▶ Your instructions:
Transcribe all of the data exactly. Images stay out.

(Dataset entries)
BEGIN

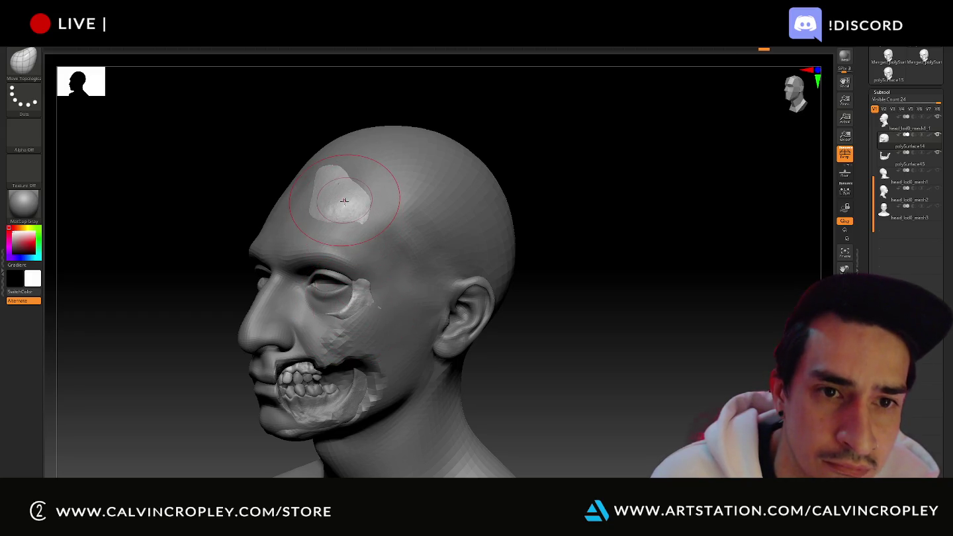
left_click_drag(250, 151, 288, 162)
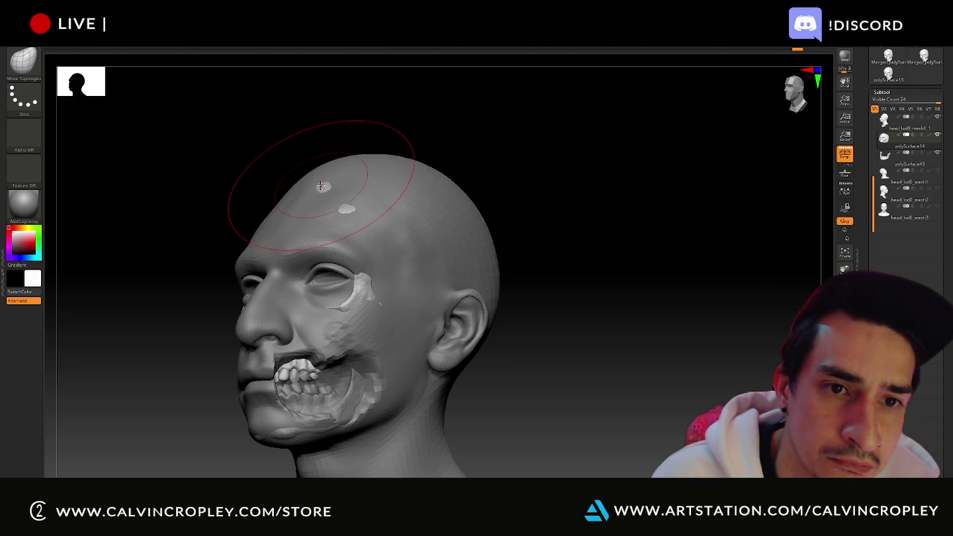
left_click_drag(324, 188, 325, 190)
mouse_move(532, 272)
left_mouse_down()
mouse_move(570, 332)
mouse_move(615, 324)
mouse_move(637, 334)
mouse_move(522, 321)
left_mouse_up()
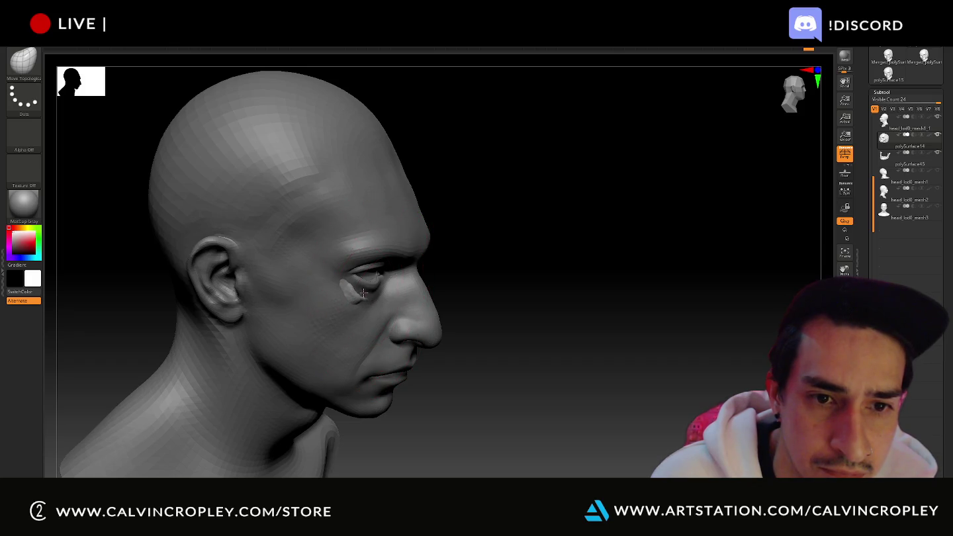
left_click_drag(351, 285, 478, 283)
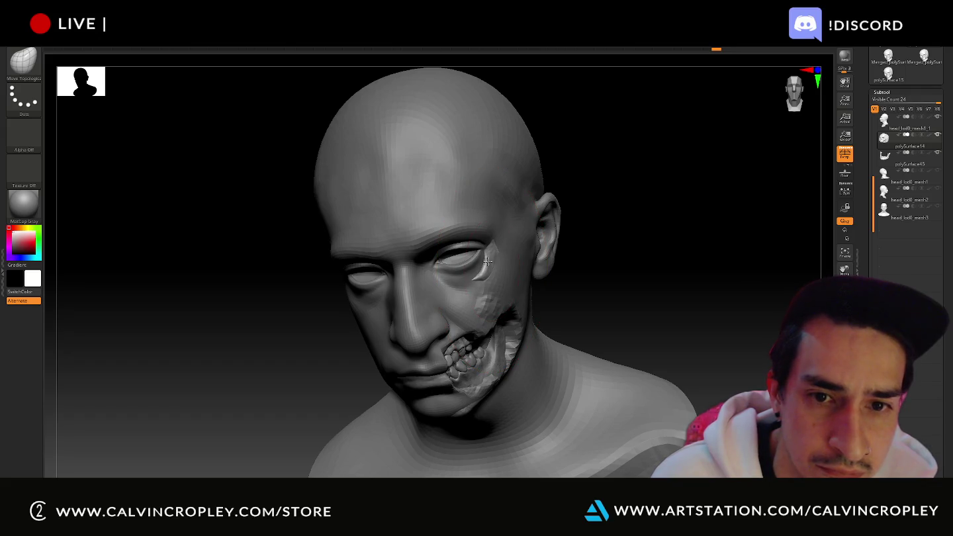
left_click_drag(584, 304, 478, 276)
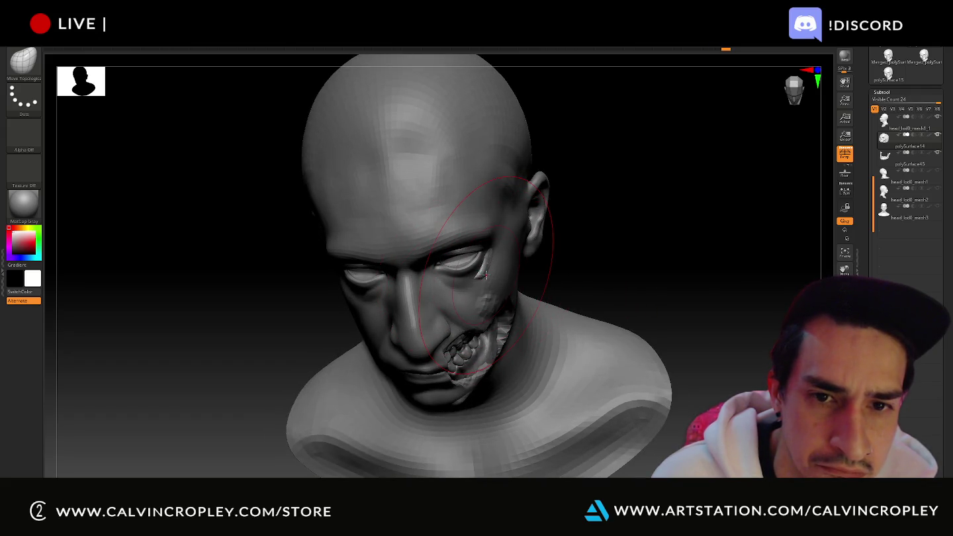
mouse_move(544, 274)
left_mouse_down()
mouse_move(704, 318)
mouse_move(519, 321)
mouse_move(585, 291)
mouse_move(646, 325)
mouse_move(685, 326)
left_mouse_up()
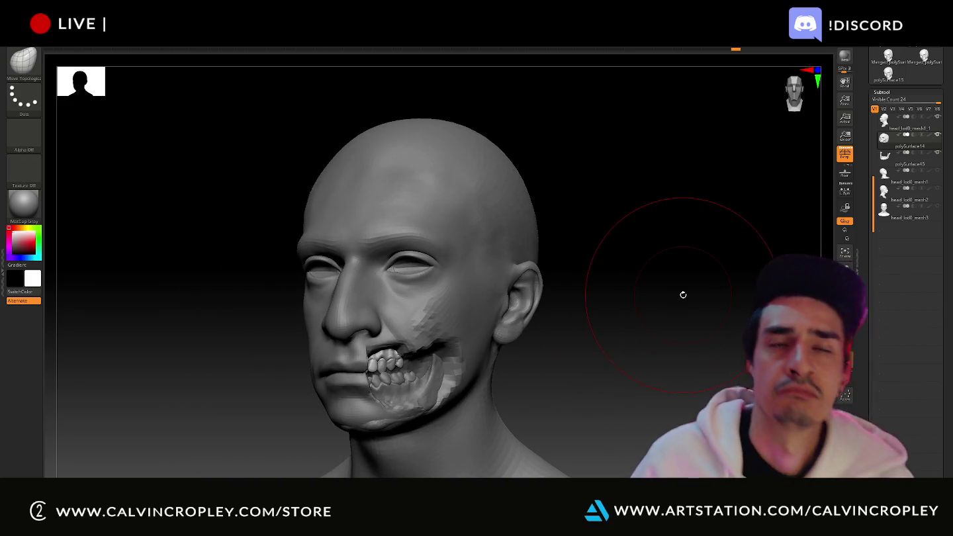
left_click(927, 159)
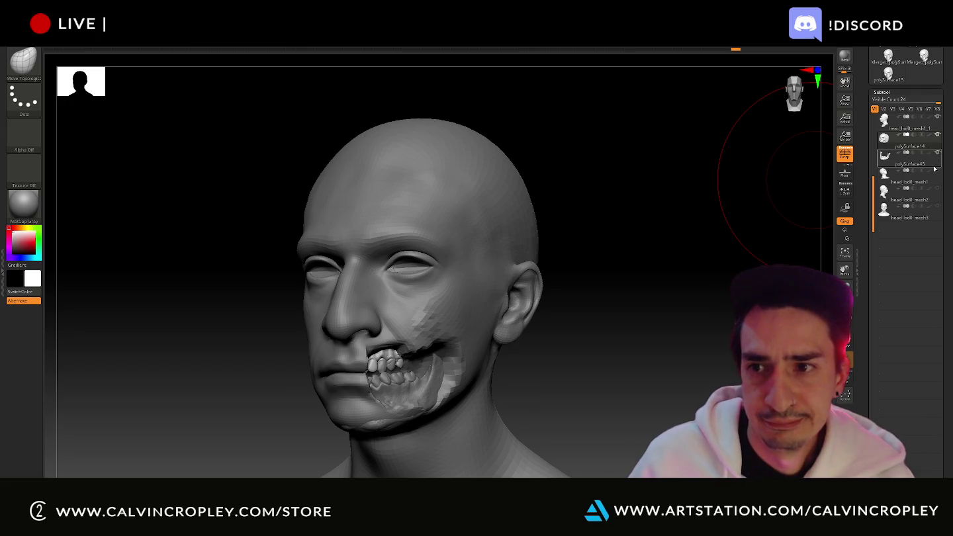
- Make the head_lod0_mesh1_1 mesh active, choose HatchBackcrack, and undo back to an intact face under the chin
left_click_drag(634, 260, 688, 229)
left_click(539, 291, "alt")
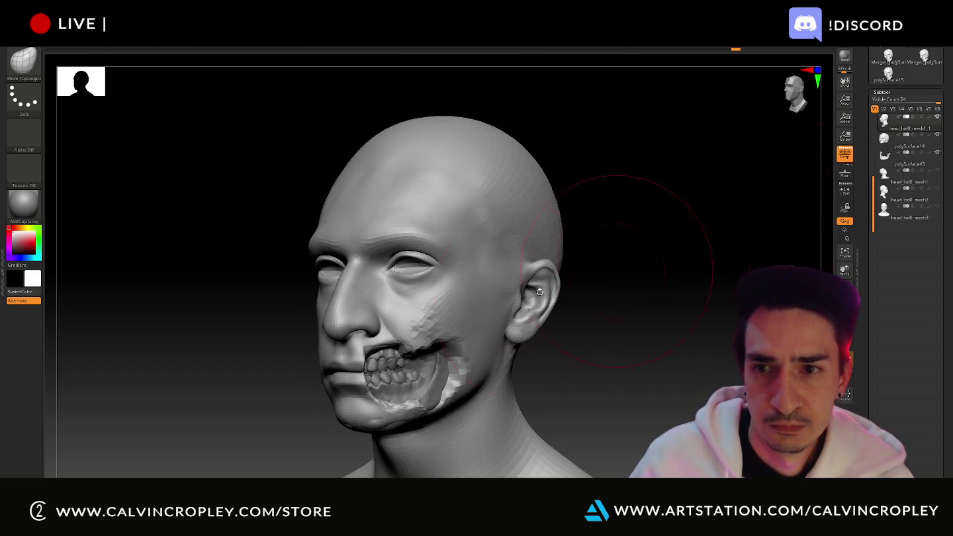
left_click(23, 61)
left_click(291, 218)
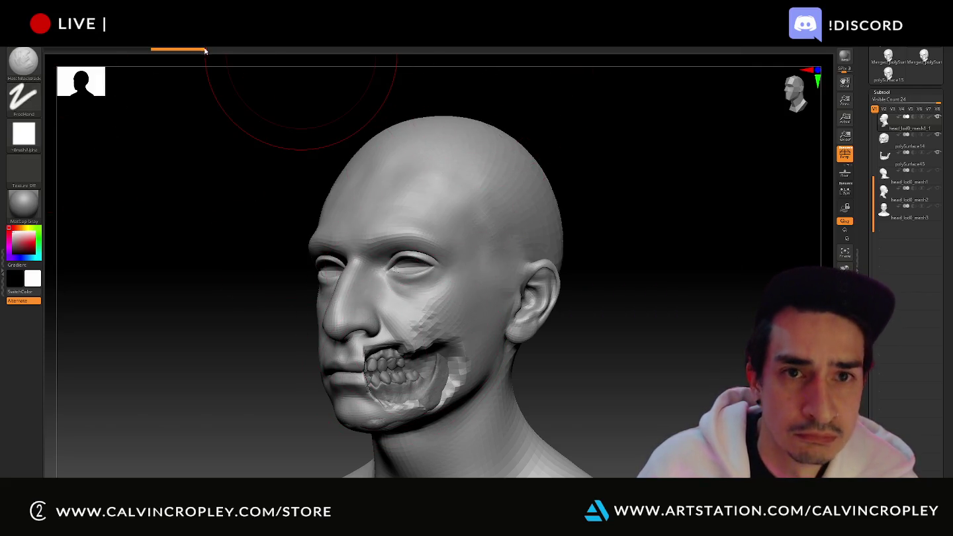
key("ctrl+z")
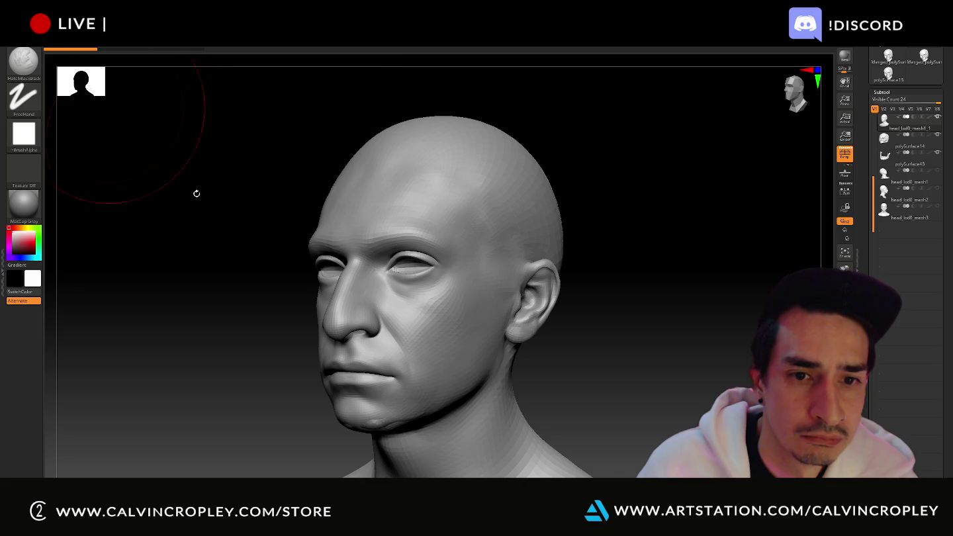
mouse_move(655, 383)
left_mouse_down()
mouse_move(651, 347)
mouse_move(639, 344)
left_mouse_up()
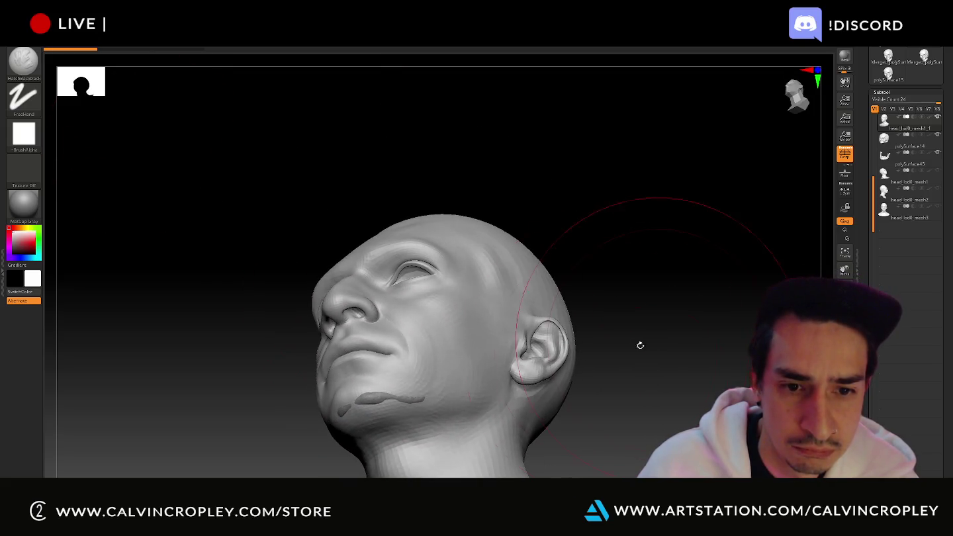
key("ctrl+z")
key("ctrl+z")
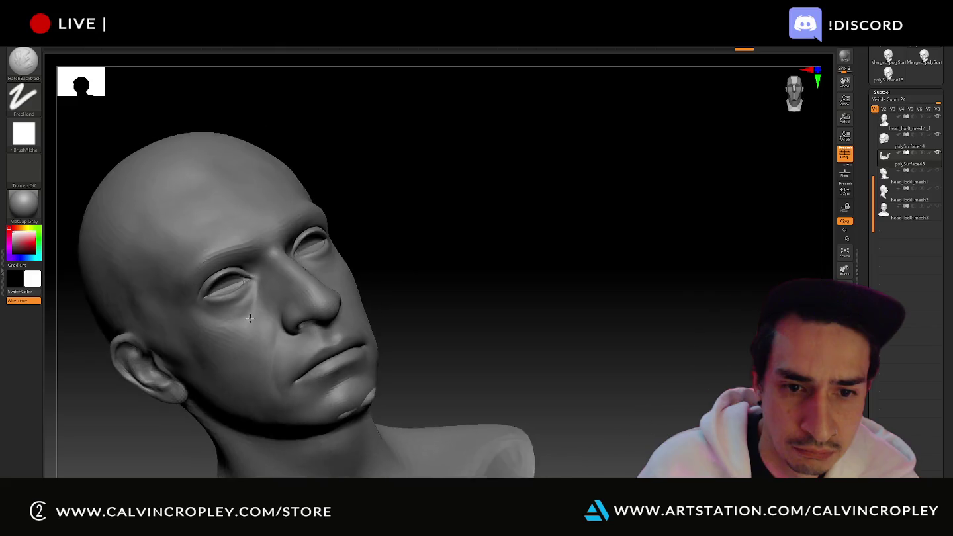
left_click(23, 62)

END

▶ Solution to the exercise:
left_click_drag(250, 151, 288, 162)
left_click_drag(324, 188, 325, 190)
mouse_move(532, 272)
left_mouse_down()
mouse_move(570, 332)
mouse_move(615, 324)
mouse_move(637, 334)
mouse_move(522, 321)
left_mouse_up()
left_click_drag(351, 285, 478, 283)
left_click_drag(584, 304, 478, 276)
mouse_move(544, 274)
left_mouse_down()
mouse_move(704, 318)
mouse_move(519, 321)
mouse_move(585, 291)
mouse_move(646, 325)
mouse_move(685, 326)
left_mouse_up()
left_click(927, 159)
- Make the head_lod0_mesh1_1 mesh active, choose HatchBackcrack, and undo back to an intact face under the chin
left_click_drag(634, 260, 688, 229)
left_click(539, 291, "alt")
left_click(23, 61)
left_click(291, 218)
key("ctrl+z")
mouse_move(655, 383)
left_mouse_down()
mouse_move(651, 347)
mouse_move(639, 344)
left_mouse_up()
key("ctrl+z")
key("ctrl+z")
left_click(23, 62)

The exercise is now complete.